Family stories suggest my grandfather could be a harsh and demanding father at times. Towering over 6 feet tall, with a military background, he was as able to inspire fear as he was love in his children. I don't relate to the stories of the disciplinarian as much. He died when I was 9 and the safest place in the world I can remember or imagine is with my grandfather. I was his youngest grandchild, the proverbial apple of his eye. 10 years younger than my next oldest cousin -- well next oldest acknowledged cousin-- he doted on me.  What are the things I remember about him? He smelled of old spice and pipe tobacco. He cooked the most interesting things and always had fresh applesauce for me when I was visiting. He called my cousin Matthew and I the applesauce twins because we both loved it so much. 
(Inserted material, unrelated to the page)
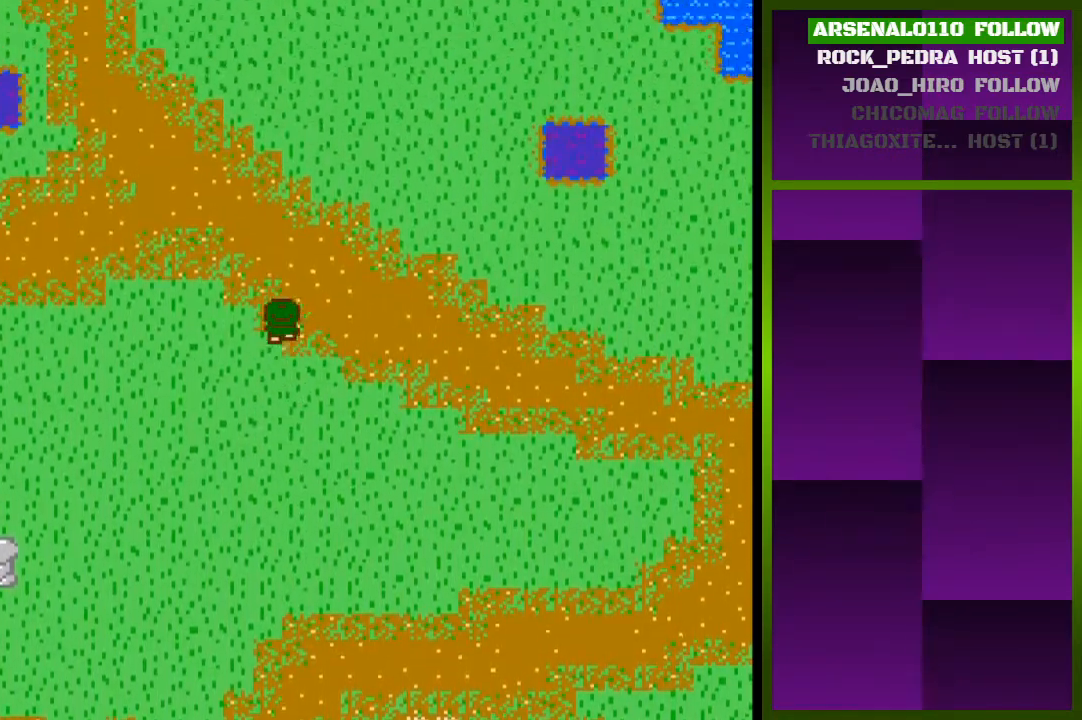
{"buttons": [], "events": [[333, "DPAD_UP", "up"]]}
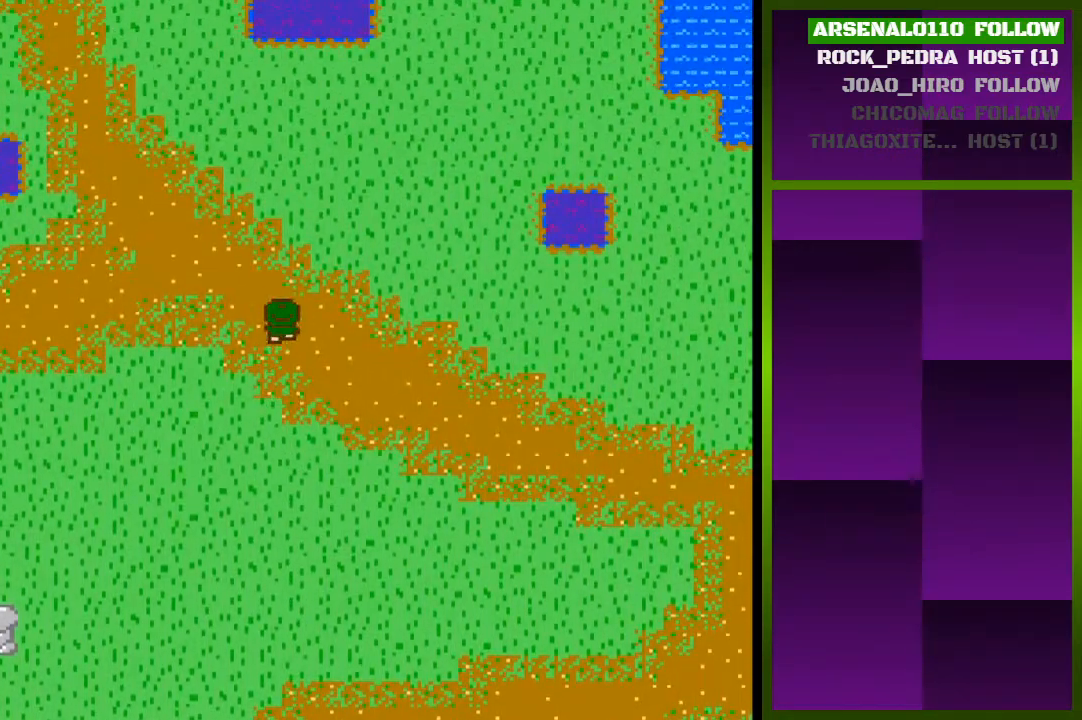
{"buttons": ["DPAD_LEFT"], "events": [[33, "DPAD_LEFT", "down"]]}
When I was 17 my grandmother started dying. It was a long process. She had always been very independent in nature and our family honored that by taking shifts for months to care for her, so she could avoid the “old ladies home” as she called it.  My mother would come home from work on Friday evenings and we would drive for 2 hours from our home in Connecticut to northern Rhode Island where grandma lived. My memories of those trips exist mostly as still photography in my brain. We had made this journey for years to celebrate annual holiday traditions with the extended family. This weekly journey affixed these roadside staples into the context of my grandmother's death. The cemetery with its New England style headstones covered in moss and snow and fallen leaves. The trees that lined the road and made for breathtaking landscapes as we rose and fell with the mini-mountains of the east. I saw them, stop animation style, change by the week from lushly green to brilliantly colored, to barren and then snow covered. 
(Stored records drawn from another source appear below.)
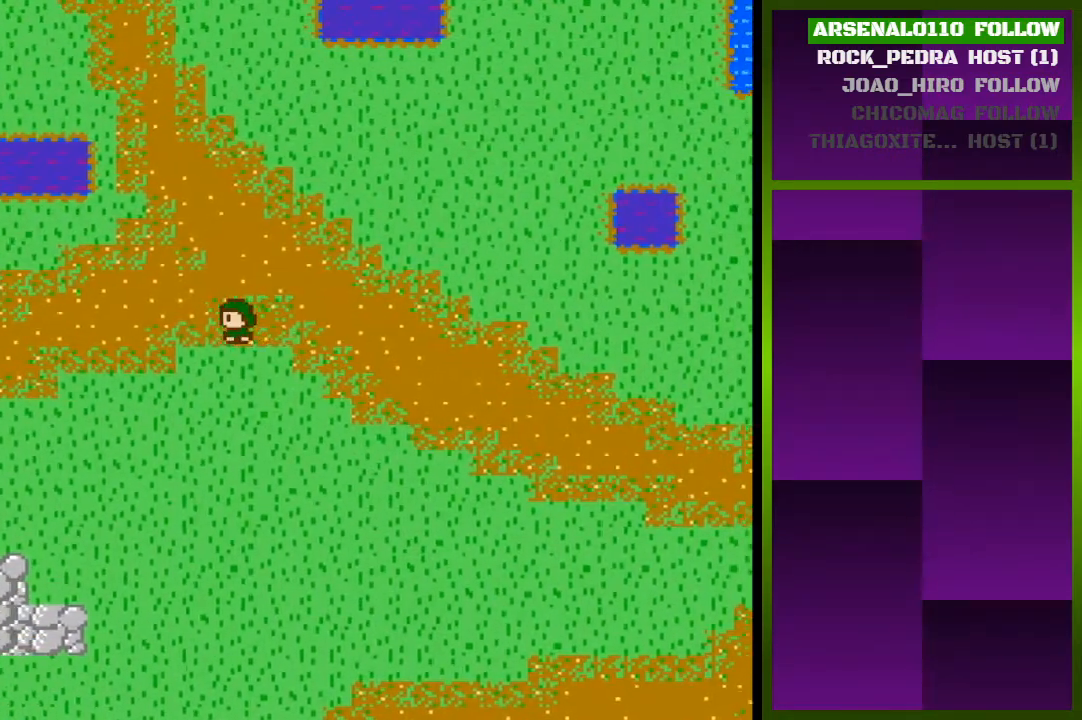
{"buttons": ["DPAD_LEFT"], "events": []}
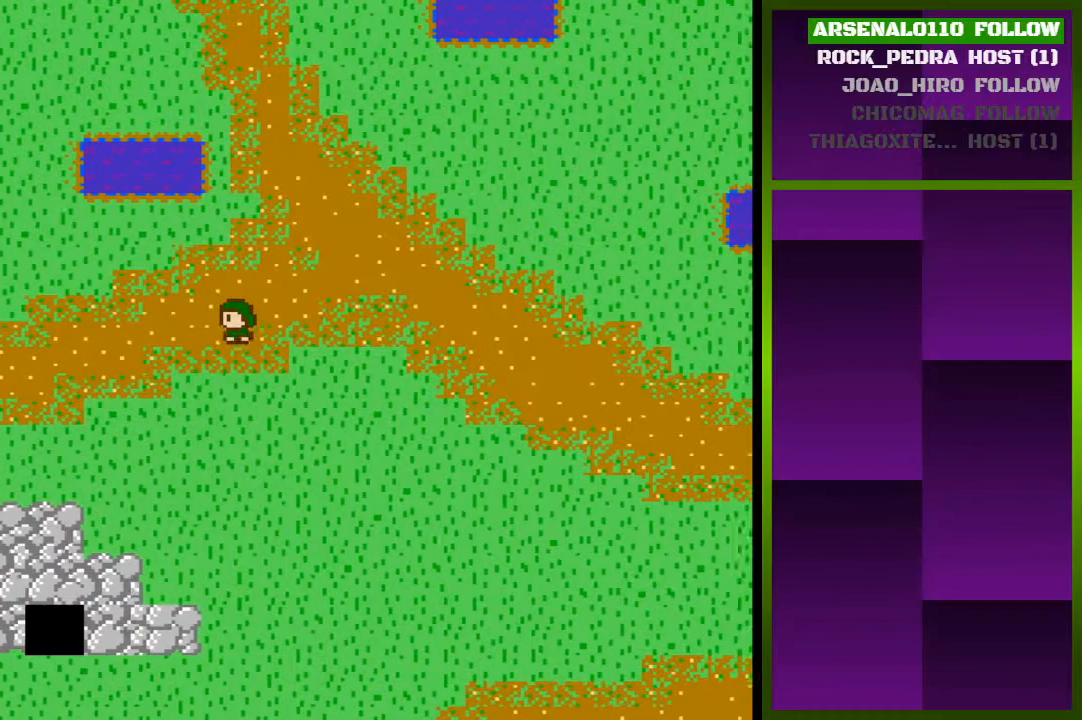
{"buttons": ["DPAD_LEFT"], "events": []}
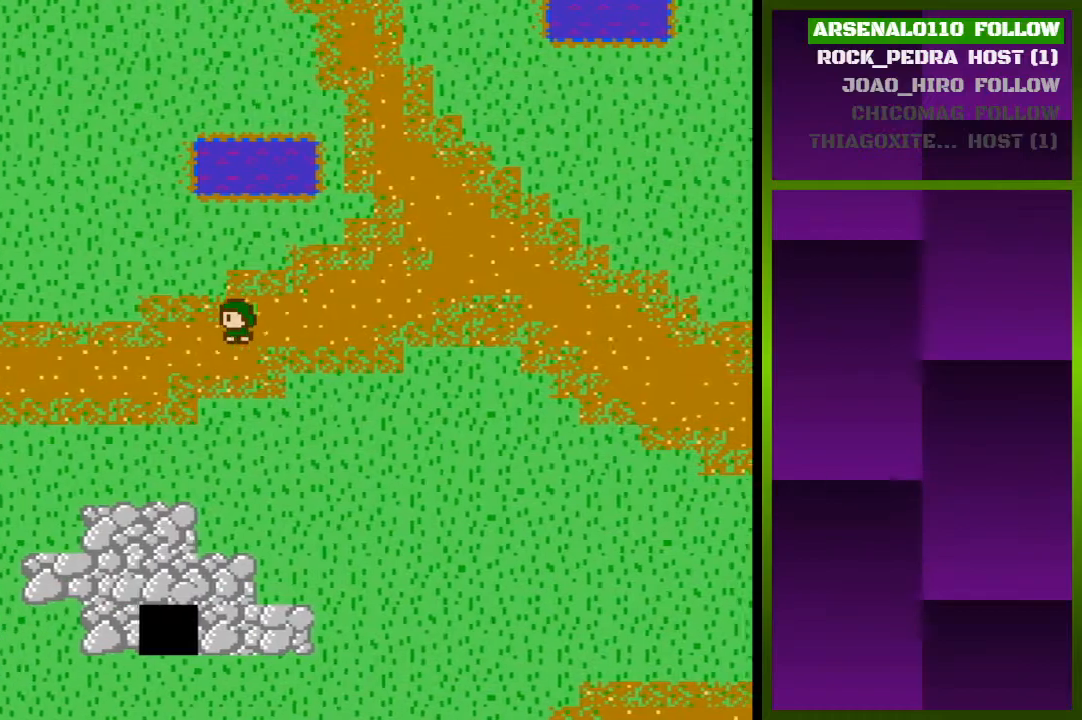
{"buttons": ["DPAD_LEFT"], "events": []}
My grandparents lived on Naragansett Bay in Rhode Island when I was growing up. My earliest memories are of playing in their garden, swimming in their pool, and large family dinners with laughter and games. The days of my grandmother’s death were socially subdued gatherings uncomfortably similar to those happy times. Mom and I would get there late on a Friday night to find my cousin or aunt with grandma. Most of the time they would be reading by the woodstove or quietly sitting with grandma. It was a strange experience to enter the house that was filled with laughter and joy in my heart and feel the heavy anticipation of death.
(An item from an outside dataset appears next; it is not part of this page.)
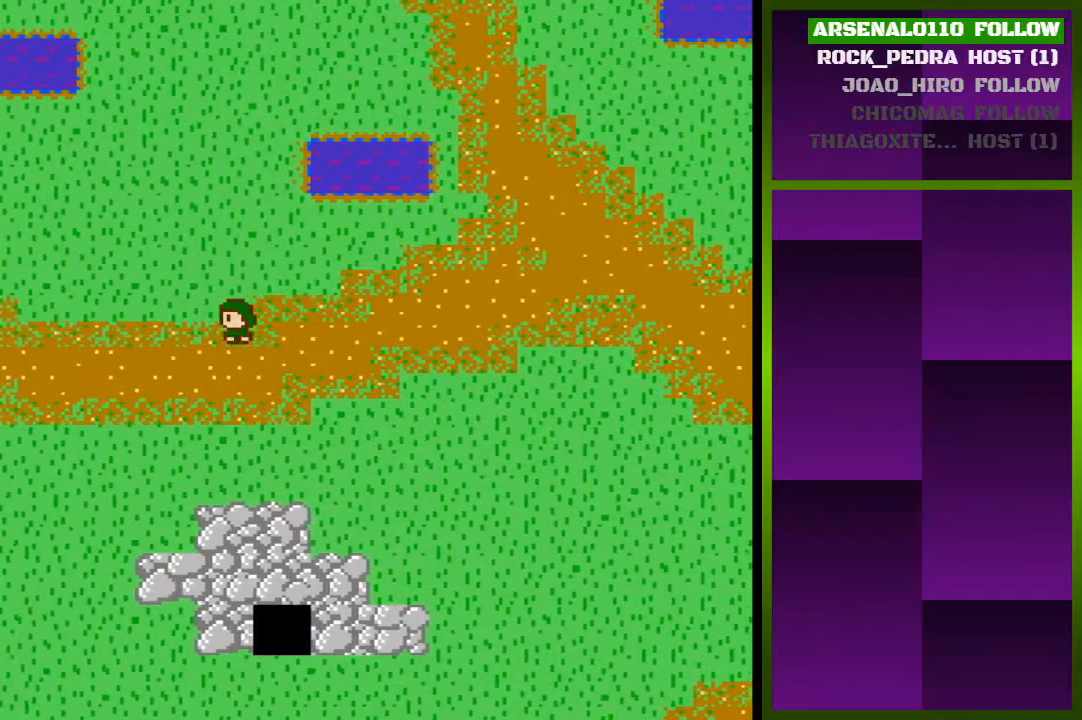
{"buttons": ["DPAD_LEFT"], "events": []}
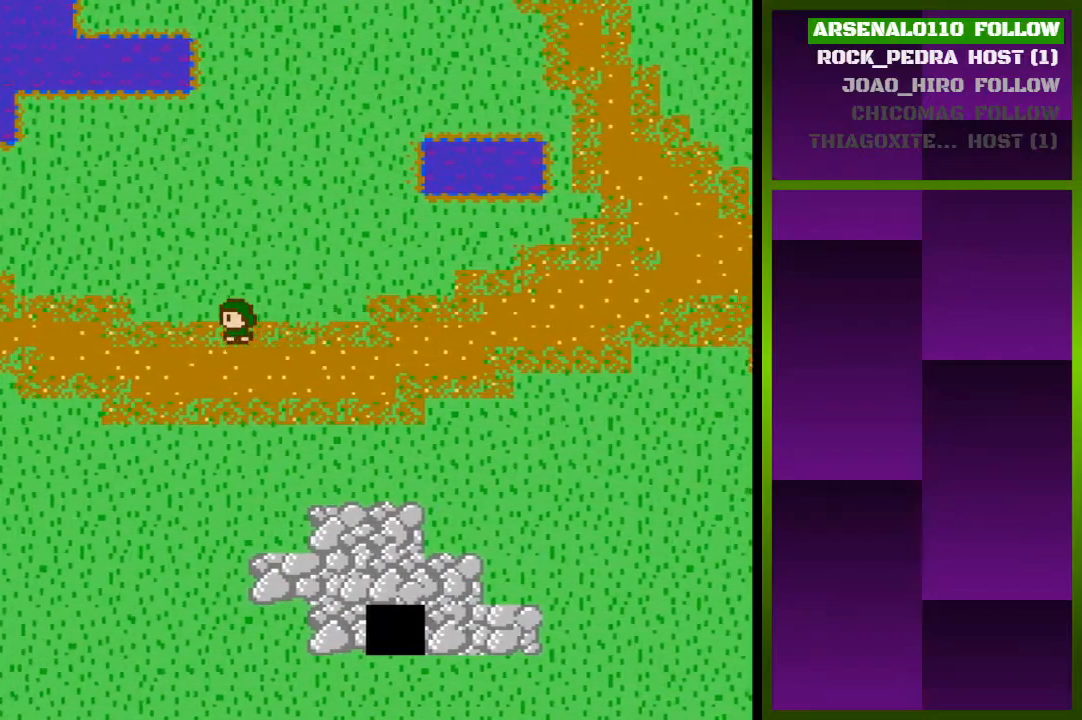
{"buttons": ["DPAD_LEFT"], "events": []}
As one of the more solidly religious people in my family, it was often left to me, at 17, to explain the concept of heaven and god to my dying grandmother. I would go to my grandmother’s bed in a strangely confessional style. and take her spotted, wrinkled hand between mine while she sought reassurance in my conviction. When she begged me to tell her that god could forgive her for her sins. I told her god was love and could forgive anything. I didn’t know then how cruel people could be. How hard it was to believe in a loving god when our daily lives are so frequently filled with random acts of cruelty or, even worse, indifference. My belief was rooted in my innocence and hope. And she held it tightly to her. This became my weekly routine, when the older family members couldn’t bear to watch this strong matriarchal figure doubt and fear for her soul, uncertain in their own faith.

She left us in the spring, close to her birthday, while my mother was recovering from surgery. I asked my best friend to come with me to the funeral, making the drive without my mother for the first and only time in my life. I left for college and have returned only a handful of times since then.

This weekend we went to visit my mom in Rhode Island and drove her over to the old house. I look at the exterior and I paint the interior with a collage of memories from my childhood. I want to go inside and I know that I won't find what I am looking for behind the now yellow exterior.